Results The paddy fields in the whole study area could be divided into seven fertility zones, each of which had a good coincidence with the existed level of farmland fertility. There were four, one and two zones corresponding to the fertility levels with high, moderate and low, respectively. The dominant factors influencing the basic fertility zoning of each farmland were the elevation, soil readily available potassium content, annual precipitation, annual mean temperature and geomorphological zoning. The fertilizer reduction potential in paddy fields was 26.2−71.3 (average 48.7) kg/hm² for N, 9.9−23.5 (average 16.7) kg/hm² for P₂O₅, and 18.5−39.9 (average 29.2) kg/hm² for K₂O, respectively.
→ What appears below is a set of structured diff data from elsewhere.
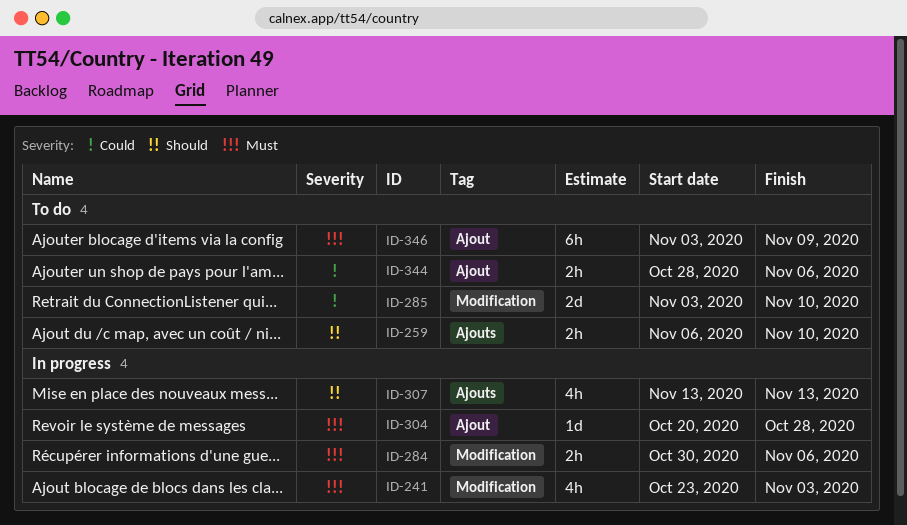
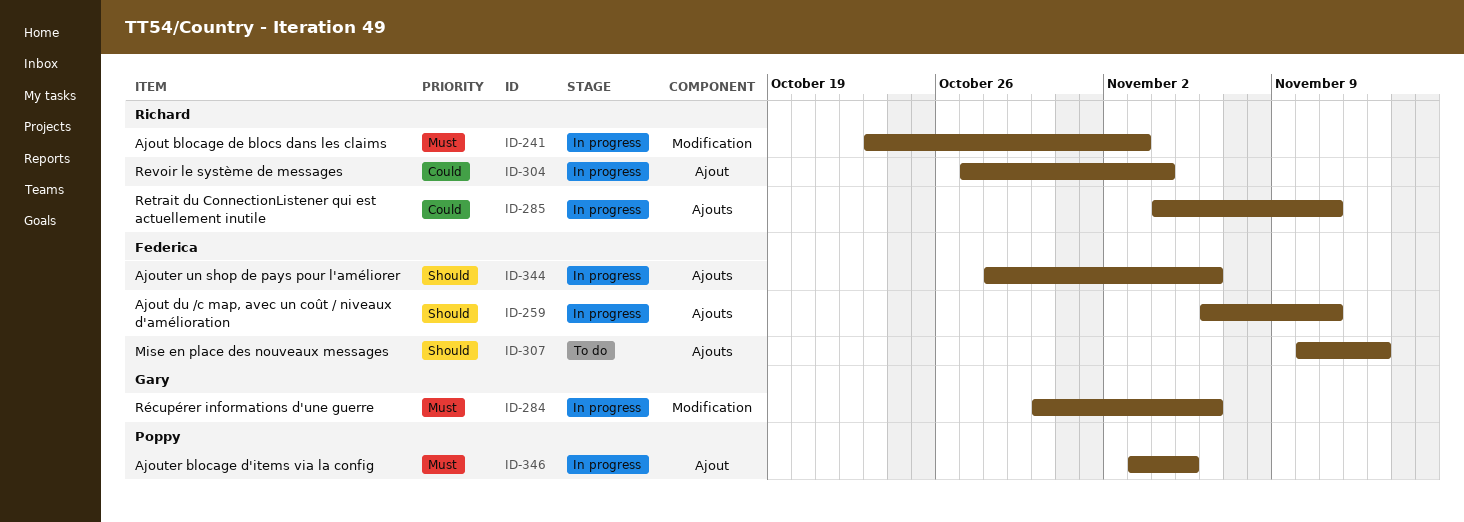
ID-259, status: To do -> In progress
ID-259, due: Nov 10 -> Nov 11
ID-285, status: To do -> In progress
ID-285, label: Modification -> Ajouts
ID-285, start: Nov 3 -> Nov 4
ID-285, due: Nov 10 -> Nov 11
ID-304, priority: Must -> Could
ID-304, start: Oct 20 -> Oct 27
ID-304, due: Oct 28 -> Nov 4
ID-307, status: In progress -> To do
ID-307, start: Nov 13 -> Nov 10
ID-344, status: To do -> In progress
ID-344, priority: Could -> Should
ID-344, label: Ajout -> Ajouts
ID-346, status: To do -> In progress
ID-346, due: Nov 9 -> Nov 5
The levels of fertilizer reduction potential were basically consistent with the basic fertility levels of the zones, and the reduction potential in high fertility zones was greater than that in the low fertility zones, there were also zones of higher fertility with low fertilizer reduction potential (e.g., zone 3) or zones of lower fertility with high fertilizer reduction potential (e.g., zone 6). From the spatial perspective, there was great reduction potential on nitrogen fertilizer in zones 4, 5, 6 and 7, and on phosphorus and potassium fertilizer in zones 2 and 7, while low reduction potential on phosphorus and potassium in zones 1 and 5.
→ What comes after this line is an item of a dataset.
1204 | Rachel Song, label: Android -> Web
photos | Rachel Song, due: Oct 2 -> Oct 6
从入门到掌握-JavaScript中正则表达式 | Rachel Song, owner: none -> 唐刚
Conclusions The paddy fields in Zhuji City have been divided into seven fertility zones using the Gaussian-categorical mixture clustering model. The zone division estimated by the model is much closer to the practical situation than that by traditional methods depend on soil nutrient contents. Overall, the fertilizer reduction potential is well agree with the estimated fertility zones, and the fertilizer reduction potential is 26.2−71.3 kg/hm² for N, 9.9−23.5 kg/hm² for P₂O₅, and 18.5−39.9 kg/hm² for K₂O, respectively.